When it’s in a glass, you’ll see that it’s chestnut brown and has a nice round head. It has an ABV of 8%.
The aromas present are fruity with notes of dates and figs. The taste is an equal balance between malty and fruity.
It’ll feel full in your mouth but does have a very pleasant and long finish. Even though it’s strong, you can enjoy the Prior 8 as an apéritif any time.
Palm Brewery currently produces Rodenbach beer, but it used to be made at Rodenbach brewery.
Four Rodenbach brothers opened a brewery together in 1821, and it stayed in the family until 1998, when Palm Brewery bought it. They’re known for their sour beers.
They craft five beers, one of which is the Rodenbach original. It’s a blend of old and young beers and has an ABV of 5.2%.
Unlike the other beers, this one is a sour red ale. It has a mildly sour taste and fruitiness that’s similar to wine. You’ll find this beer to be very refreshing.
Blanche De Bruxelles
The Lefebvre brewery produces the Blanche De Bruxelles. Jules Joseph Lefebvre started the brewery in 1876, and it has been in the family ever since.
The Blanche de Bruxelles came about in 1989. The ABV of this soft wheat beer is only 4.5%, so it’s easy to drink.
It has a natural shimmering quality and a dense, white head. You can taste the wheat it’s made from along with cilantro, orange, and a bit of spice.
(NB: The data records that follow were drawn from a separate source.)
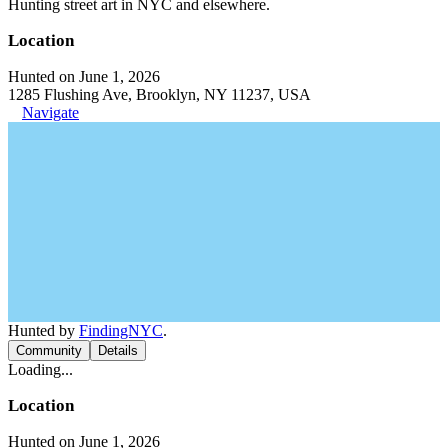
Hunting street art in NYC and elsewhere.
Location
Hunted on June 1, 2026
1285 Flushing Ave, Brooklyn, NY 11237, USA
Navigate
Hunted by
FindingNYC
.
Community
Details
Loading...
Location
Hunted on June 1, 2026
It’s soft, smooth, and fresh. You won’t be disappointed with this one, especially if you have it with a slice of pepperoni pizza.
Best Belgian Beer
- Chimay Blue
- Tripel Karmeliet
- Gouden Carolus Classic
- Rochefort 8
- Westmalle Tripel
- La Chouffe
- Brugse Straffe Hendrik
- St. Bernardus Prior 8
- Blanche De Bruxelles
If I’ve convinced you to try any of these 12 popular Belgian beers, but you aren’t sure where to start, try them all. It can be difficult to know if you’ll like a beer based on its description, no matter how detailed it is.
If you drink beer regularly enough, you can make an educated guess about which Belgian beer to try first. But I would still recommend trying them all if you have the chance.
Belgian brewers follow their taste buds instead of sticking to a specific style. You may be surprised which of these you like.